TASK PROMPT | The records below are to be repeated exactly, minus any pictures.

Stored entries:
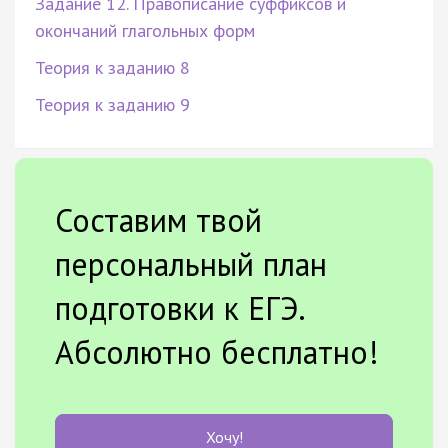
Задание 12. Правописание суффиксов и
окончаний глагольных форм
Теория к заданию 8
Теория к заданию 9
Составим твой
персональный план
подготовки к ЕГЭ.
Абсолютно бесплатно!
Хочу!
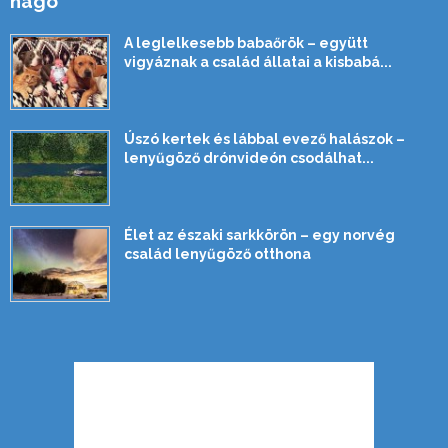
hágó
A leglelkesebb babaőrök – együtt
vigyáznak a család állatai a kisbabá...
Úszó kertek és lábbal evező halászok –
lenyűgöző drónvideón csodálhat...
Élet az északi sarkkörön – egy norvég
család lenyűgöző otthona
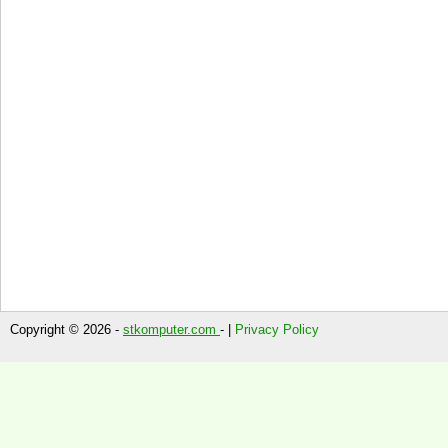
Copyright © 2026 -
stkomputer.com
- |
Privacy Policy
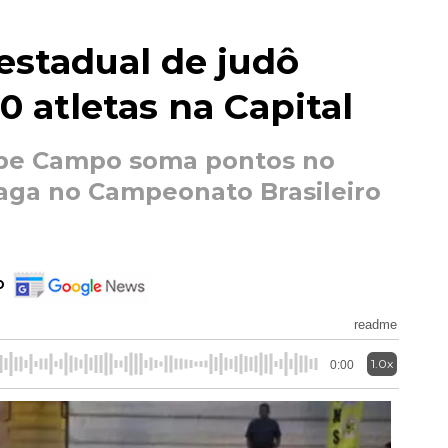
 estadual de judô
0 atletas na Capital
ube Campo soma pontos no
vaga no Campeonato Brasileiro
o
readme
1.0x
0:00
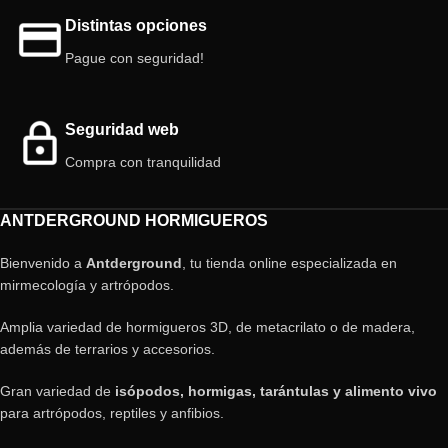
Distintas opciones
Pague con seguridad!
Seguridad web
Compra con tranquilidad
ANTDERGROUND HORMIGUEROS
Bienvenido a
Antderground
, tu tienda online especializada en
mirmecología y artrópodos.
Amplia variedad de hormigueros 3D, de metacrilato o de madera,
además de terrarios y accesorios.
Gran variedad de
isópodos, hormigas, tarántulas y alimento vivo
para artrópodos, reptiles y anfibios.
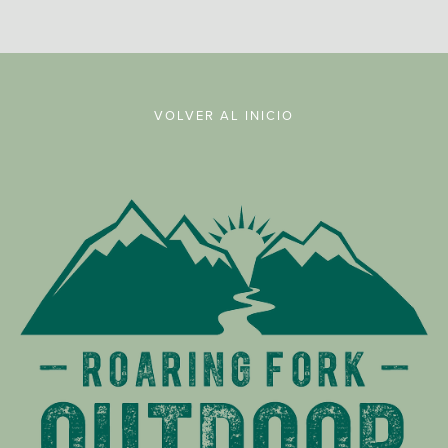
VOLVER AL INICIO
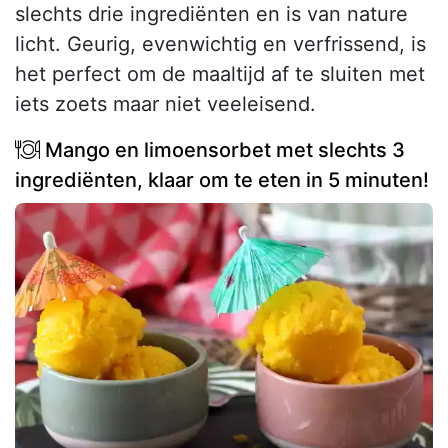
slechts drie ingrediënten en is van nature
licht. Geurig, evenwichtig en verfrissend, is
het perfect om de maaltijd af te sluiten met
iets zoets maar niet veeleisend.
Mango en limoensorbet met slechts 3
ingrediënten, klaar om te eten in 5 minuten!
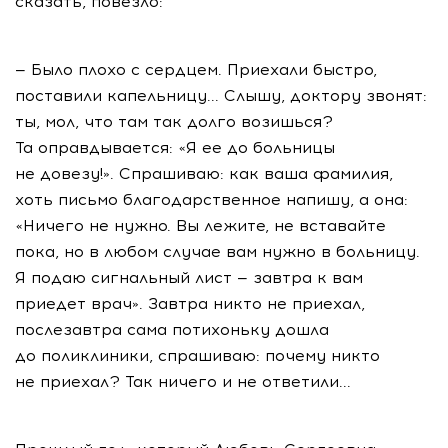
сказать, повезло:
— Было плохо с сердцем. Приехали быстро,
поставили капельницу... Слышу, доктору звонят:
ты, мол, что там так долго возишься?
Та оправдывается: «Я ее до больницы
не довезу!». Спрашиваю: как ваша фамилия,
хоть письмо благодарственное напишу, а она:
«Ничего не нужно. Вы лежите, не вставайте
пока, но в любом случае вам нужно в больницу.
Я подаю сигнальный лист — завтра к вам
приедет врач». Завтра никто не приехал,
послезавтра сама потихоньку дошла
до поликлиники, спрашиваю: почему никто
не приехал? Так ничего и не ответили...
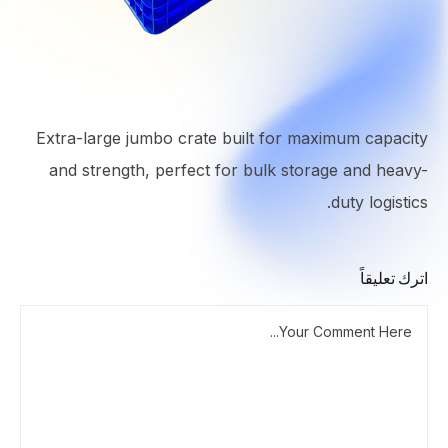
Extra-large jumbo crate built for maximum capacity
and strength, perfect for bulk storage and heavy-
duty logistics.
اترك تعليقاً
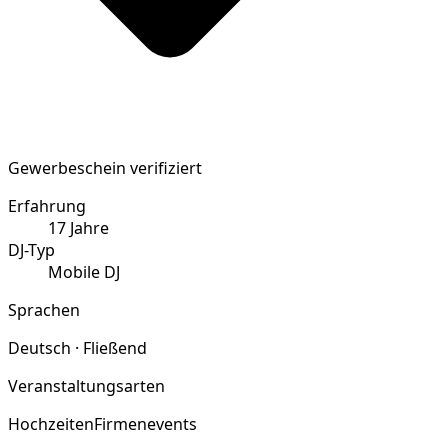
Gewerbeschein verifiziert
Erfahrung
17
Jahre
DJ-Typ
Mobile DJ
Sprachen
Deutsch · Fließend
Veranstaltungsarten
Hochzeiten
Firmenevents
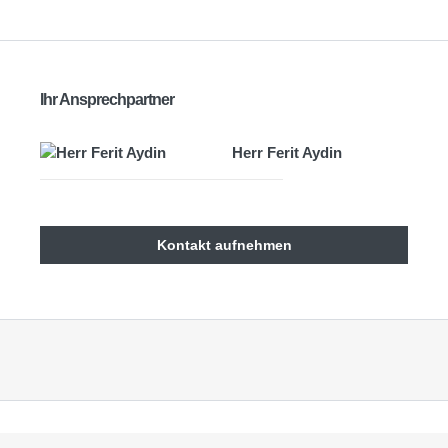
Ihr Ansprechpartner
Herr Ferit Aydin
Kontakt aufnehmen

EXERCISE RESPONSE |
Задание 12. Правописание суффиксов и
окончаний глагольных форм
Теория к заданию 8
Теория к заданию 9
Составим твой
персональный план
подготовки к ЕГЭ.
Абсолютно бесплатно!
Хочу!
hágó
A leglelkesebb babaőrök – együtt
vigyáznak a család állatai a kisbabá...
Úszó kertek és lábbal evező halászok –
lenyűgöző drónvideón csodálhat...
Élet az északi sarkkörön – egy norvég
család lenyűgöző otthona
Copyright © 2026 -
stkomputer.com
- |
Privacy Policy
 estadual de judô
0 atletas na Capital
ube Campo soma pontos no
vaga no Campeonato Brasileiro
o
readme
1.0x
0:00
Distintas opciones
Pague con seguridad!
Seguridad web
Compra con tranquilidad
ANTDERGROUND HORMIGUEROS
Bienvenido a
Antderground
, tu tienda online especializada en
mirmecología y artrópodos.
Amplia variedad de hormigueros 3D, de metacrilato o de madera,
además de terrarios y accesorios.
Gran variedad de
isópodos, hormigas, tarántulas y alimento vivo
para artrópodos, reptiles y anfibios.
VOLVER AL INICIO
slechts drie ingrediënten en is van nature
licht. Geurig, evenwichtig en verfrissend, is
het perfect om de maaltijd af te sluiten met
iets zoets maar niet veeleisend.
Mango en limoensorbet met slechts 3
ingrediënten, klaar om te eten in 5 minuten!
сказать, повезло:
— Было плохо с сердцем. Приехали быстро,
поставили капельницу... Слышу, доктору звонят:
ты, мол, что там так долго возишься?
Та оправдывается: «Я ее до больницы
не довезу!». Спрашиваю: как ваша фамилия,
хоть письмо благодарственное напишу, а она:
«Ничего не нужно. Вы лежите, не вставайте
пока, но в любом случае вам нужно в больницу.
Я подаю сигнальный лист — завтра к вам
приедет врач». Завтра никто не приехал,
послезавтра сама потихоньку дошла
до поликлиники, спрашиваю: почему никто
не приехал? Так ничего и не ответили...
Extra-large jumbo crate built for maximum capacity
and strength, perfect for bulk storage and heavy-
duty logistics.
اترك تعليقاً
Gewerbeschein verifiziert
Erfahrung
17
Jahre
DJ-Typ
Mobile DJ
Sprachen
Deutsch · Fließend
Veranstaltungsarten
Hochzeiten
Firmenevents
Ihr Ansprechpartner
Herr Ferit Aydin
Kontakt aufnehmen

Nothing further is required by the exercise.